* _PROBLEM DETAILS_: In the commentary on the Massachusetts fuel-tax vote below, quote word for word the passage that begins at the words "On November 12, 1905, Norwegians" and stops after "Well, our side.".

* _TEXT UNDER STUDY_:
On November 12, 1905, Norwegians established, by referendum, a monarchy not a republic. Exactly 14 years later, to the day, Austria became a republic.
The contest? Uneven, in a sense. My side was outspent more than 17 to one.
But, in another sense, the odds were closer, maybe even on my side.
Well, our side.
That is, Liberty Initiative Fund, my 501(c)(4) outfit, was the largest contributor to a referendum campaign in Massachusetts.
In 2013, the legislature had passed a bill to turn a fuel tax of 24 cents per gallon into a more permanent rate structure, increasing the tax every year as the Consumer Price Index rose.
Citizens of “Taxachusetts” objected to the idea of automating tax hikes. Perhaps thinking about their wallets, they were hardly amused by their state government piling further taxes on whenever prices, including fuel prices, rose. It’s one thing to have to pay more when supplies get tight or demand bids up prices, making gasoline and diesel more expensive. But why pay extra to the government?
Automatically. Without a legislative vote on the record.
So citizens petitioned to have the law referred to a general vote. The measure became Question 1 on last week’s ballot.
It won with a 53 percent majority. The automatic tax hike was nixed.
So, who outspent us? Who wanted the permanent, automatic tax hike? The extra tax revenues, I wrote before the election, “are slated to go toward road construction and maintenance in the Bay State. And — surprise, surprise — the biggest opponents of Question 1 are construction companies doing business with the state.”
But, despite special interests dumping tons of money, citizens won.
The money spent by Liberty Initiative Fund was leveraged effectively. Because, on issues like this, siding with the people is no long shot.
This is Common Sense. I’m Paul Jacob.

* _MATERIAL PROVIDED_:
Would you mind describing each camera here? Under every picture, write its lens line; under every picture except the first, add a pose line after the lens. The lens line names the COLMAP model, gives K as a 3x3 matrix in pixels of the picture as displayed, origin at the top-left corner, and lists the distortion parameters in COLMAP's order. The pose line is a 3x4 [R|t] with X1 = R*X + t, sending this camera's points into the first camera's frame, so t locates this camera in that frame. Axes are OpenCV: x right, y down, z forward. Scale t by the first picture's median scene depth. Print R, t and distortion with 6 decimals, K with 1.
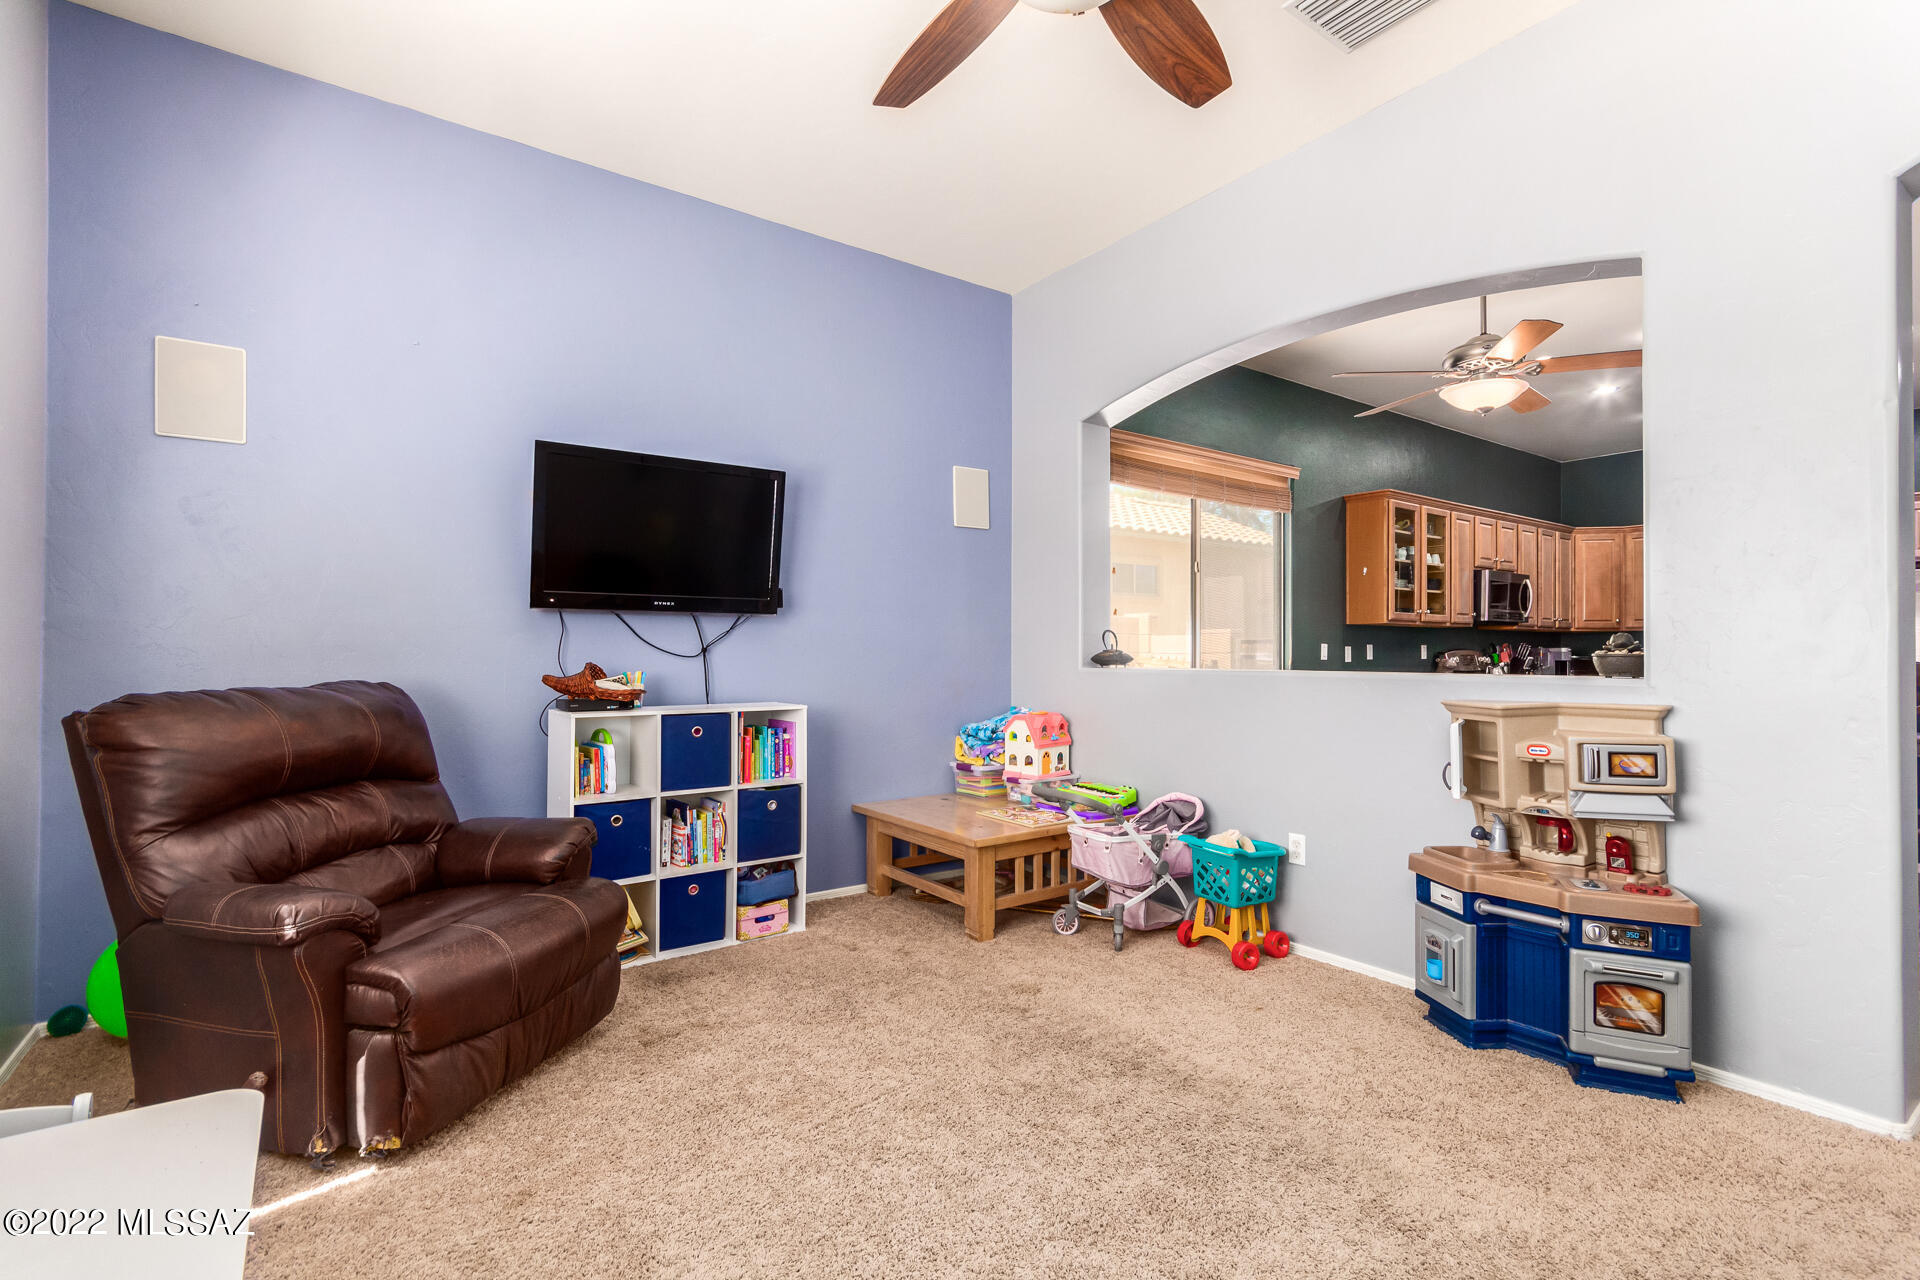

* _ANSWER TO THIS EXERCISE_:
On November 12, 1905, Norwegians established, by referendum, a monarchy not a republic. Exactly 14 years later, to the day, Austria became a republic.
The contest? Uneven, in a sense. My side was outspent more than 17 to one.
But, in another sense, the odds were closer, maybe even on my side.
Well, our side.